Christian began his coaching journey with an eye trained on how Brooks goes about his job.

"My introduction to pro basketball was under Coach Brooks and his philosophies. A lot of that stuff, I believe in wholeheartedly. That’s my foundation," Christian said. "I got a chance to know him through training camp and throughout that season. He and I developed a bond and a relationship that stood the test of time. To this day, we still talk often. It’s just another chance for me to reconnect with him and to continue to grow our relationship."

The Go-Go intend to make what they do as similar to the Wizards as possible. When guys like Devin Robinson, one of their two-way players, is called up he can step right in without a learning curve of the playbook or how they practice.

Having Christian in place will help that process in particular.

"There won’t be any issue or any slippage with guys going up and down to know what’s in store for them," Christian said. "A lot of the stuff that the Wizards will do, we will implement with the Go-Go. Just some offensive and defensive concepts. Some of the playcalls and the terminology will be the same."

"Whatever you see the Wizards doing, you will probably see the Capital City Go-Go doing, too," Mensah-Bonsu said.

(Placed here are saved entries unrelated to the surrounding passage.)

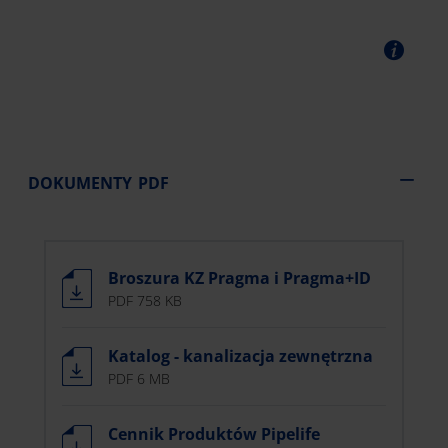
DOKUMENTY PDF
Broszura KZ Pragma i Pragma+ID
PDF 758 KB
Katalog - kanalizacja zewnętrzna
PDF 6 MB
Cennik Produktów Pipelife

The symmetry between the G-League and the NBA teams will also be helped by the fact they will share the same practice facility. Their proximity will come with many advantages from the Go-Go perspective.

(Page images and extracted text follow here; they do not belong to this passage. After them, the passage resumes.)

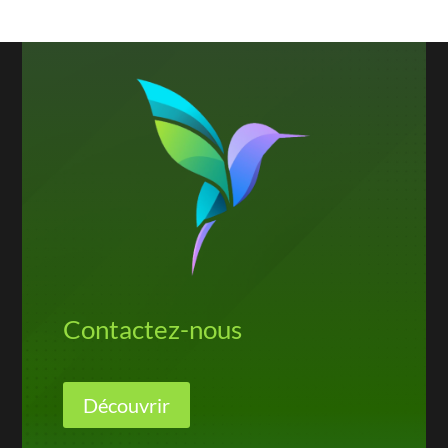
Contactez-nous
Découvrir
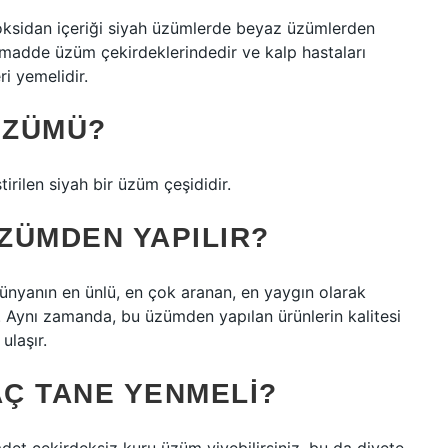
ioksidan içeriği siyah üzümlerde beyaz üzümlerden
 madde üzüm çekirdeklerindedir ve kalp hastaları
ri yemelidir.
ÜZÜMÜ?
rilen siyah bir üzüm çeşididir.
ÜZÜMDEN YAPILIR?
nyanın en ünlü, en çok aranan, en yaygın olarak
r. Aynı zamanda, bu üzümden yapılan ürünlerin kalitesi
ulaşır.
Ç TANE YENMELI?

"I think it’s going to help motivate these guys. We’re going to be practicing in the same place that the Wizards do and the Mystics do," Mensah-Bonsu said. "I think if these guys can see Dwight Howard and John Wall and Bradley Beal walking around every day, it will help motivate them to get to that next level."

"The exposure our players get with the Wizards [front office], the Wizards personnel, being able to watch them practice daily, watching their practice habits and what their routines may be, is really big," Christian said.

That element will also apply beyond the players. Christian, who is just 32 years old, will get to watch how an NBA coaching staff operates on a daily basis.

Christian has yet to take a tour of the new building in Ward 8, but he has seen blueprints. Among the amenities the Go-Go will enjoy that other G-League teams do not usually have is a dedicated dining area.

Many G-League teams do not go to that length.

"A lot of organizations do not provide food for their players on a daily basis, but we will. That’s the No. 1 thing in my opinion that’s gonna set us apart from our competitors," he said.

The Go-Go won't take the floor for their first game until November, but it seems like a good foundation is starting to take place.